As you can see I turned the example in wikipedia into a graph for the test case in the code above:
I also found this useful about how to represent and process graphs in python: http://ftp.ntua.gr/mirror/python/doc/essays/graphs.html. I think this was written by Guido himself.
There’s a bunch of interesting implementations on the web, including two here. Faster and more elegant perhaps, but it took me a little longer to understand them.
Hey there,
I was wondering… This looks pretty cool and I’d like to know how to make it work with cities and distances like this:
NewYork Chicago 200
Chicago LA 100
Chicago SanFrancisco 1000
SanFrancisco Florida 1400
END
NewYork
Florida
This means, that the distance from NewYork to Chicago is 200, Chicago to LA is 100, etc. Note: Chicago to NewYork is unknown we only know NewYork to Chicago.

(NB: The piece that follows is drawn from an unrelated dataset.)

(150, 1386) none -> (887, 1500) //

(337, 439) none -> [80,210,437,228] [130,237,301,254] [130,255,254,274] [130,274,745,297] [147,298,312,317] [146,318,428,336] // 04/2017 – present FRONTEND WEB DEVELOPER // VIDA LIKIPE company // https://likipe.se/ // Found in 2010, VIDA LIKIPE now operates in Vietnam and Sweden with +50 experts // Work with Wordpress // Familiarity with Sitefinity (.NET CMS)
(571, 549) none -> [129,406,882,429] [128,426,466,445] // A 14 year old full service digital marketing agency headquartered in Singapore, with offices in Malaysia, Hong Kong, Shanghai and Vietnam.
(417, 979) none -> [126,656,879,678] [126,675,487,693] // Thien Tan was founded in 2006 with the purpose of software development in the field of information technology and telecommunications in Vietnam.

Then the user inputs ‘END’ and in each line the starting city and finishing city, respectively.
f = []
while True:
a = raw_input()
if a == ‘FIM’:
break
f.append(a)
city1 = raw_input()
city2 = raw_input()
This would work and create an array with all of them.
My question is how to “Convert” that array to a dictionary usable by this function?
Here’s an example of how the array would be:
NewYork Chicago 200
Chicago LA 100
Chicago SanFrancisco 1000
SanFrancisco Florida 1400
[‘NewYork Chicago 200’, ‘Chicago LA 100’, ‘Chicago SF 100’, ‘SF Florida 1400’]
Thanks much for your time.
Can I get your email address, I need help to find out maximum capacity path from a source node to all other nodes.
I think you have a bug:
If start == end at first iteration:
print shortestpath(graph,’a’,’a’)
Traceback (most recent call last):
File “./shortpath.py”, line 39, in
print shortestpath(graph,’a’,’a’)
File “./shortpath.py”, line 13, in shortestpath
return distances[start], path[::-1]
KeyError: ‘a’
You need to init distances[] before enter while() loop.
Thanks Int-0
Now fixed.
Dip
my email address is in the about page of the blog.
You should use float(“inf”) (aka python’s infinity) instead sys.maxint (a fixed value). Remember in python ints are automatically parsed to longs when required, so you can raise easily maxint on a graph without overflows.
if i want all shortest path.
How to edit this?
There is a bug in your code.
Using mutable objects as default values in your function definition may cause it to execute correctly only the first time it is called in a program, any subsequent calls that receive different input data may fail or return incorrect values.
This is because the function arguments that are mutable objects will carry over their contents to subsequent calls of this function if those arguments are omitted, they are not initialized to the default values in your function definition, as you are intending. The default values of mutable objects are only used when the function is first called in a program.
This behaviour is by design, see-
http://bugs.python.org/issue4181
and
http://bugs.python.org/issue4619
This behaviour can be avoided by not relying on the default argument values when calling the function, ie. always include all argument values that are mutable.